Die klassische Brettspiegel-Frage: Wie würden Sie Ihren Illustrationsstil mit drei Wörtern beschreiben?
Eigen, organisch, Papier
Sie haben ja auch als Entwickler agiert und u.a. das Spiel "Agora" entwickelt. Können Sie sich nochmal vorstellen, ein Spiel zu konzipieren?
Ich sage mal so - es gibt eine Menge reizvoller Töpfe:
- Vor zwei Jahren habe ich mit Pinsel, Feder und Tusche die Graphic Novel „Tear Tales Trust“ illustriert.
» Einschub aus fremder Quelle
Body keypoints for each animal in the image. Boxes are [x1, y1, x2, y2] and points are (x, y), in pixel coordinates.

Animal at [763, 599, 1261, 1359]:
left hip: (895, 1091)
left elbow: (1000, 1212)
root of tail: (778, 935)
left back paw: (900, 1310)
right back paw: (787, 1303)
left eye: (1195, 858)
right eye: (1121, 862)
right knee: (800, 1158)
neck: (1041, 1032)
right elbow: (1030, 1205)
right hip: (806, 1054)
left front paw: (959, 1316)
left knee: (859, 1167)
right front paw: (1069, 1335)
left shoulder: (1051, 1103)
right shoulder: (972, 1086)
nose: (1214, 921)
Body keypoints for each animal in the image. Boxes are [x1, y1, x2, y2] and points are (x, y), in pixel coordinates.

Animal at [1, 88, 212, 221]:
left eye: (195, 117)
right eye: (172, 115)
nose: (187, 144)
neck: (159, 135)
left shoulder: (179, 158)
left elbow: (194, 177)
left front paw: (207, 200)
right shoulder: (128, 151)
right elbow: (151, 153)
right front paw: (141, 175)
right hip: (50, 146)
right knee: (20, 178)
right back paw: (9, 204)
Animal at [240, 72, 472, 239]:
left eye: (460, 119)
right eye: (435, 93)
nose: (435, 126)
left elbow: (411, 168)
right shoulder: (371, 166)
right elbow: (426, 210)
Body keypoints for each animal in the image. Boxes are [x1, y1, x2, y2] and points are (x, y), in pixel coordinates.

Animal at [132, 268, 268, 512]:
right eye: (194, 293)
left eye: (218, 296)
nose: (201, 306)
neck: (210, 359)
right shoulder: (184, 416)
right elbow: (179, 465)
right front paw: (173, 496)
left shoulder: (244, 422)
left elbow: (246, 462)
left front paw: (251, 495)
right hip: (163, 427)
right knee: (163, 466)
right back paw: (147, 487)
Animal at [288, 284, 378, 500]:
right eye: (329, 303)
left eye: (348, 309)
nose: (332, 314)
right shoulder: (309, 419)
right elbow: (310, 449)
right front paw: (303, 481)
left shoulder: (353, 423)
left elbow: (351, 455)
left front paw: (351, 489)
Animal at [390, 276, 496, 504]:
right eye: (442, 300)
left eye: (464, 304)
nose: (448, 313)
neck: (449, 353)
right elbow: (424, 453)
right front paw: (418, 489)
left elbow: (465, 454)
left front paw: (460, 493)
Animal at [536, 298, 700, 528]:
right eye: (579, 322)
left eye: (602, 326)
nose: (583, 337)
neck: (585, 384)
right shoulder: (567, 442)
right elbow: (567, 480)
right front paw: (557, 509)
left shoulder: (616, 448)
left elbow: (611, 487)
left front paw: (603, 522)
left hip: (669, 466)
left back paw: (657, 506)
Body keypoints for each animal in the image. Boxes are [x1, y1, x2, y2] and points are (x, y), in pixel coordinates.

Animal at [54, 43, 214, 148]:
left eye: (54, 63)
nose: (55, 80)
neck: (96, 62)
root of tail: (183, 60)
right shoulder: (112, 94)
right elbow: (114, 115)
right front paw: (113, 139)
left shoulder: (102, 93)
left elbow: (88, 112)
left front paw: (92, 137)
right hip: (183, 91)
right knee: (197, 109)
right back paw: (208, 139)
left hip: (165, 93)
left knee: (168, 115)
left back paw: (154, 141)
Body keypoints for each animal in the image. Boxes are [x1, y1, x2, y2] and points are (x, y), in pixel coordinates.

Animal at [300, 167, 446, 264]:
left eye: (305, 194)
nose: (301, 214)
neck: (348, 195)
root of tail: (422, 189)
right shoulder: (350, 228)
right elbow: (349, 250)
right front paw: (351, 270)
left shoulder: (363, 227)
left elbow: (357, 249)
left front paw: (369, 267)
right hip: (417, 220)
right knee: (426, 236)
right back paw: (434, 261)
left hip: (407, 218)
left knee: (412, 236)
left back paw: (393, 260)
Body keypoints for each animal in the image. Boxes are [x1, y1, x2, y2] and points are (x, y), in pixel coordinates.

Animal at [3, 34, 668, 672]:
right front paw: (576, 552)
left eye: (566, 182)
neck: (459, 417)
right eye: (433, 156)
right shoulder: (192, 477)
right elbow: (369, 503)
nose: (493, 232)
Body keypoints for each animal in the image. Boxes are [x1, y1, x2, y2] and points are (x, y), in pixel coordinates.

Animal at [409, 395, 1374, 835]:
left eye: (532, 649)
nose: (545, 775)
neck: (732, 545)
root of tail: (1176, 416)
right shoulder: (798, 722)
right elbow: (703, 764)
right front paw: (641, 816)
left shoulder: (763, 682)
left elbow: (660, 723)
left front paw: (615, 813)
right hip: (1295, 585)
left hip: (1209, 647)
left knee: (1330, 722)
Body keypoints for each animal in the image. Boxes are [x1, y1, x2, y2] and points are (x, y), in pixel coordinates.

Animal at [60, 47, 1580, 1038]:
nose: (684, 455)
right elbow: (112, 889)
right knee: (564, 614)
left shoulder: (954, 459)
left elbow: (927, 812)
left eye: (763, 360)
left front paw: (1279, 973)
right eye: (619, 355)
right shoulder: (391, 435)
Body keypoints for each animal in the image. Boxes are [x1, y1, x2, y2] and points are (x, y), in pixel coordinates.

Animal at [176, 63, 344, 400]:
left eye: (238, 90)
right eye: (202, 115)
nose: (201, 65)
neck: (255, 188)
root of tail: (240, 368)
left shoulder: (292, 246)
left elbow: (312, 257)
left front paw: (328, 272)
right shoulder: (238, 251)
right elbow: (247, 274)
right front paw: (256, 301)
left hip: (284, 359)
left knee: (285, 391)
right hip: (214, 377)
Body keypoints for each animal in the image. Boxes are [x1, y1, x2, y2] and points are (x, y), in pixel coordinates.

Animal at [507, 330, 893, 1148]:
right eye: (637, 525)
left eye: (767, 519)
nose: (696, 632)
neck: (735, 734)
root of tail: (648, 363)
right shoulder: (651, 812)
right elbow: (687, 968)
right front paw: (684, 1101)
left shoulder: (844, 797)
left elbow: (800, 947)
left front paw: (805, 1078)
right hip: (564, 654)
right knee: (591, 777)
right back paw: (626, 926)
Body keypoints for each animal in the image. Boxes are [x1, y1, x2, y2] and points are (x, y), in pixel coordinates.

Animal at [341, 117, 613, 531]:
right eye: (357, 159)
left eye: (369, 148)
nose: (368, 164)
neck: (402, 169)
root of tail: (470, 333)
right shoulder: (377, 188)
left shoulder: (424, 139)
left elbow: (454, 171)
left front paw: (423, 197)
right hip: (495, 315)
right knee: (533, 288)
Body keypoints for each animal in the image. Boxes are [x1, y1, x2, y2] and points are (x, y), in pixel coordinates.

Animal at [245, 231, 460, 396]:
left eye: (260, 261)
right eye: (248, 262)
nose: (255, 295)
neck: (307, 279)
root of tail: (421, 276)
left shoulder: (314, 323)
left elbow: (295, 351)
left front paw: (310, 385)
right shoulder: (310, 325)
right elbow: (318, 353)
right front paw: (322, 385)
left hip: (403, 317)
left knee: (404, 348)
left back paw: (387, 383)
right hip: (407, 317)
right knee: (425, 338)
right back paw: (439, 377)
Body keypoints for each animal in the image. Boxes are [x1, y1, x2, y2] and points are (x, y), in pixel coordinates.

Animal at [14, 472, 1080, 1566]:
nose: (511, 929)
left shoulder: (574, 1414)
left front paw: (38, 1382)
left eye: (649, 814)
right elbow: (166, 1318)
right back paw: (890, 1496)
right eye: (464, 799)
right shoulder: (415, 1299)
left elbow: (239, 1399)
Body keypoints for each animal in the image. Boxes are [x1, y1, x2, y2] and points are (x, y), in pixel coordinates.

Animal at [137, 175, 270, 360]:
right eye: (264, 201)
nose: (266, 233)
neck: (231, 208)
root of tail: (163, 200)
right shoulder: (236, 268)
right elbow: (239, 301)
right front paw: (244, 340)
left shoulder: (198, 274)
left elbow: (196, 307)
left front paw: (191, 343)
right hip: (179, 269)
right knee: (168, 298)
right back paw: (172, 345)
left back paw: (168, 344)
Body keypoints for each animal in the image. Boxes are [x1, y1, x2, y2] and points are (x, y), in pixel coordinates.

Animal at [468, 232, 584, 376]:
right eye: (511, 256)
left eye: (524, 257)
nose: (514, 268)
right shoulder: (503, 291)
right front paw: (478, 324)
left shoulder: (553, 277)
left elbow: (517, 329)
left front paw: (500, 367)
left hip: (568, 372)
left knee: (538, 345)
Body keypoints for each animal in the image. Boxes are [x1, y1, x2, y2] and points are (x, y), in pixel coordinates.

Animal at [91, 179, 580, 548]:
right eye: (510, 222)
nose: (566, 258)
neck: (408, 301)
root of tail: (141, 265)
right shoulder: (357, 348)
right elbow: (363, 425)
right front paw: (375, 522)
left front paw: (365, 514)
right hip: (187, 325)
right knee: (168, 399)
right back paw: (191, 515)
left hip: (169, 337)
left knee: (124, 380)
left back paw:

Ein solches Projekt würde ich sehr gerne noch mal machen.
- Seit ich vor 2,7 Jahren Papa geworden bin, entwickle ich Ideen für Kindercomics und versuche, diese von Zeit zu Zeit auch umzusetzen.
- Seit 10 Jahren bin ich mit meiner Band "ZMT" als Bassist aktiv. Aktuell basteln wir am Material für unser fünftes Album.
- Es gibt auch noch ein Aufnahmeprojekt namens "FELSON", wofür ich mich immer wieder mal mit unserem "ZMT-Schlagzeuger" zusammensetze.
Ich muss also immer wieder sehen und entscheiden, in welchem Topf ich gerade rumrühren kann. Und alle brauchen so viel Zeit und Hingabe wie möglich; Familie und Broterwerb stehen dabei natürlich an erster Stelle.
Spieleideen habe ich auch immer wieder – ein paar Prototypen habe ich auch noch im Regal.
Diese jedoch über die gefühlten 90% hinauszubekommen, so dass das Spiel nicht nur spielbar und funktionstüchtig ist, sondern auch dauerhaften Spaß und ein "gewisses Etwas" bietet – dafür braucht es eben auch wieder viel Zeit und geduldige Tester. Das bekomme ich zurzeit nicht wirklich hin – aber wer weiß ...?
Welche Bedeutung hat eigentlich für Sie das Illustrieren von Brettspielen?
Ich habe meine Leidenschaften Spielen und Zeichnen zum Beruf machen können. Und dieser Beruf macht mir immer wieder auf´s neue Spaß. Das sagen zu können, empfinde ich als großes Geschenk und sehr erfüllend.